Republican presidential contenders Mitt Romney and Newt Gingrich clashed repeatedly in heated, personal terms Monday night in a crackling campaign debate, the former Massachusetts governor tagging his rival as an "influence peddler" in Washington, only to be accused in turn of spreading falsehoods over many years in politics.
"You've been walking around the state saying things that are untrue," Gingrich said to his rival in a two-hour debate marked by interruptions and finger pointing.
The debate marked the first encounter among the four remaining GOP contenders -- former Pennsylvania Sen. Rick Santorum and Texas Rep. Ron Paul shared the stage -- since Gingrich won the South Carolina primary in an upset last weekend, a double-digit victory that reset the race to pick a rival to challenge President Obama this fall.

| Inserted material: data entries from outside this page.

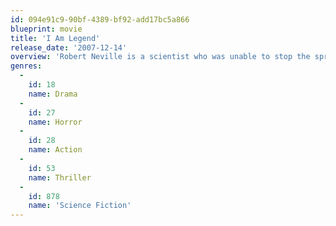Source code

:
 ```yaml
---
id: 094e91c9-90bf-4389-bf92-add17bc5a866
blueprint: movie
title: 'I Am Legend'
release_date: '2007-12-14'
overview: 'Robert Neville is a scientist who was unable to stop the spread of the terrible virus that was incurable and man-made. Immune, Neville is now the last human survivor in what is left of New York City and perhaps the world. For three years, Neville has faithfully sent out daily radio messages, desperate to find any other survivors who might be out there. But he is not alone.'
genres:
  -
    id: 18
    name: Drama
  -
    id: 27
    name: Horror
  -
    id: 28
    name: Action
  -
    id: 53
    name: Thriller
  -
    id: 878
    name: 'Science Fiction'
---
```

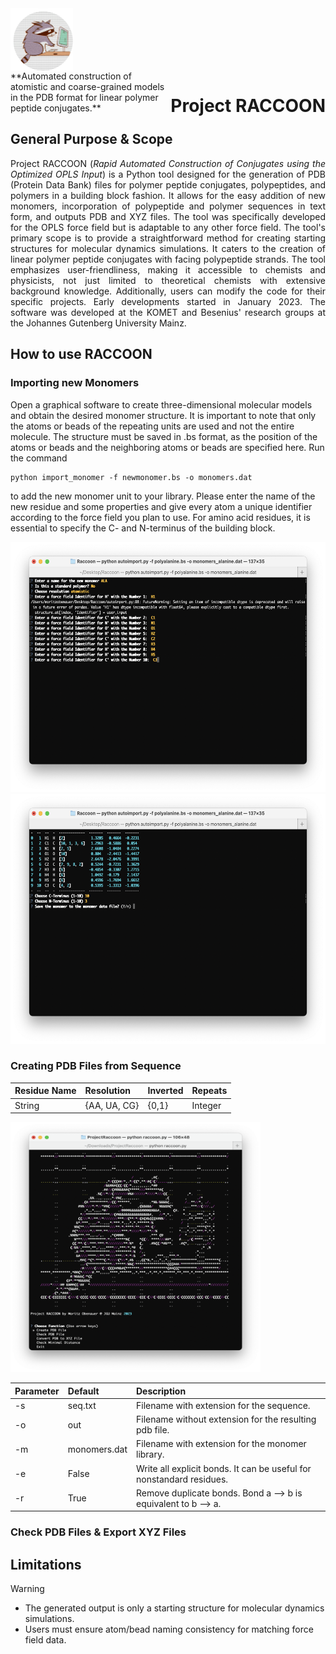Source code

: <div>
<img style="display: flex" src="/screenshots/raccoon_logo_round.png" width="100" height="100">
<h1 style="float: right">Project RACCOON</h1> 
</div>
**Automated construction of atomistic and coarse-grained models in the PDB format for linear polymer peptide conjugates.**

## General Purpose & Scope
 <div align="justify">Project RACCOON (<i>Rapid Automated Construction of Conjugates using the Optimized OPLS Input</i>) is a Python tool designed for the generation of PDB (Protein Data Bank) files for polymer peptide conjugates, polypeptides, and polymers in a building block fashion. It allows for the easy addition of new monomers, incorporation of polypeptide and polymer sequences in text form, and outputs PDB and XYZ files.
The tool was specifically developed for the OPLS force field but is adaptable to any other force field. The tool's primary scope is to provide a straightforward method for creating starting structures for molecular dynamics simulations. It caters to the creation of linear polymer peptide conjugates with facing polypeptide strands. 
The tool emphasizes user-friendliness, making it accessible to chemists and physicists, not just limited to theoretical chemists with extensive background knowledge. Additionally, users can modify the code for their specific projects. Early developments started in January 2023. The software was developed at the KOMET and Besenius' research groups at the Johannes Gutenberg University Mainz.</div>

## How to use RACCOON

### Importing new Monomers

Open a graphical software to create three-dimensional molecular models and obtain the desired monomer structure. It is important to note that only the atoms or beads of the repeating units are used and not the entire molecule. The structure must be saved in .bs format, as the position of the atoms or beads and the neighboring atoms or beads are specified here. Run the command 
```
python import_monomer -f newmonomer.bs -o monomers.dat
```
to add the new monomer unit to your library. Please enter the name of the new residue and some properties and give every atom a unique identifier according to the force field you plan to use. For amino acid residues, it is essential to specify the C- and N-terminus of the building block.

<div>
<img style="display: inline-block" src="/screenshots/import1.png" width="600" height="400">
<img style="display: inline-block" src="/screenshots/import2.png" width="600" height="400">
</div>


### Creating PDB Files from Sequence

| Residue Name | Resolution   | Inverted | Repeats |
| :---         | :---         | :---     | :---    |
| String       | {AA, UA, CG} | {0,1}    | Integer |


<img style="display: inline-block" src="/screenshots/raccoon_main.png" width="400" height="400">


| Parameter | Default       |   Description |
| :---      | :---          | :---          |
| -s        | seq.txt       | Filename with extension for the sequence.                            |
| -o        | out           | Filename without extension for the resulting pdb file.               |
| -m        | monomers.dat  | Filename with extension for the monomer library.                     |
| -e        | False         | Write all explicit bonds. It can be useful for nonstandard residues. |
| -r        | True          | Remove duplicate bonds. Bond a --> b is equivalent to b --> a.       |

### Check PDB Files & Export XYZ Files

## Limitations

> [!WARNING]
> * The generated output is only a starting structure for molecular dynamics simulations.
> * Users must ensure atom/bead naming consistency for matching force field data.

Romney was the aggressor from the opening moments Monday night, saying Gingrich had "resigned in disgrace" from Congress after four years as speaker and then spent the next 15 years "working as an influence peddler" in Washington.
In particular, he referred to the contract Gingrich's consulting firm had with Freddie Mac, a government-backed mortgage giant that he said "did a lot of bad for a lot of people, and you were working there."
Romney also said Gingrich had lobbied lawmakers to approve legislation creating a new prescription drug benefit under Medicare.
"I have never, ever gone and done any lobbying," Gingrich said emphatically, adding that his firm had hired an expert to explain to employees "the bright line between what you can do as a citizen and what you do as a lobbyist."
Romney counterpunched quickly, referring to what he said was more than $1 million that Gingrich's consulting firm received from Freddie Mac.
And when Gingrich sought to turn the tables by inquiring about the private equity firm that Romney founded, the former Massachusetts governor replied: "We didn't do any work with the government. I wasn't a lobbyist."
As for the Medicare prescription drug benefit, Gingrich said that while he never lobbied lawmakers, as Romney charged, he was proud of having supported it. "It has saved lives. It's run on a free enterprise model," he said.
At times, the other two contenders on stage were reduced to supporting roles.
Asked if he could envision a path to the nomination for himself, Santorum said the race has so far been defined by its unpredictability. He conceded he had been defeated for re-election in 2006 in Pennsylvania but said the party lost the governorship by an even bigger margin than his own defeat.
"There's one thing worse than losing an election and that's not standing for the principles that you hold," he said.
Paul sidestepped when moderator Brian Williams of NBC asked if he would run as a third-party candidate in the fall if he doesn't win the nomination. "I have no intention," he said, but he didn't slam the door.
The latest polls show Gingrich and Romney leading in the Florida primary.
Romney began airing a harshly critical new campaign ad and said the former House speaker had engaged in "potentially wrongful activity" with the consulting work he did after leaving Congress.
Gingrich retorted that Romney was a candidate who was campaigning on openness yet "has released none of his business records."
He followed up two hours before the debate by arranging the release of a contract his former consulting firm had with the Federal Home Loan Mortgage Corp. for a retainer of $25,000 per month in 2006, or a total for the year of $300,000. The agreement called for "consulting and related services." It makes no mention of lobbying.
While continuing to hammer Gingrich for his consulting work for Freddie Mac, the Romney campaign sought to deflect questions about the former Massachusetts governor's investments. They include a mutual fund worth up to $500,000 that includes assets from both Freddie Mac and Fannie Mae among other government income, and separate investments in each of the lenders in Romney's individual retirement account, each worth between $100,000 and $250,000.
The tax returns Romney planned to release today could provide new details about his investments and his annual take as founder of the Bain Capital private equity firm.
The debates have been taking on an increasingly important role in the GOP race,
At a CNN debate last Thursday in Charleston, moderator John King asked Gingrich to comment on an interview his former wife had given to ABC News alleging that he had asked her for an open marriage. Gingrich let loose, channeling conservative rage at the "elite media."
"I think the destructive, vicious negative nature of much of the news media makes it harder to govern this country, harder to attract decent people to run for public office. I'm appalled you would begin a presidential debate on a topic like that," Gingrich snarled. The audience roared its approval.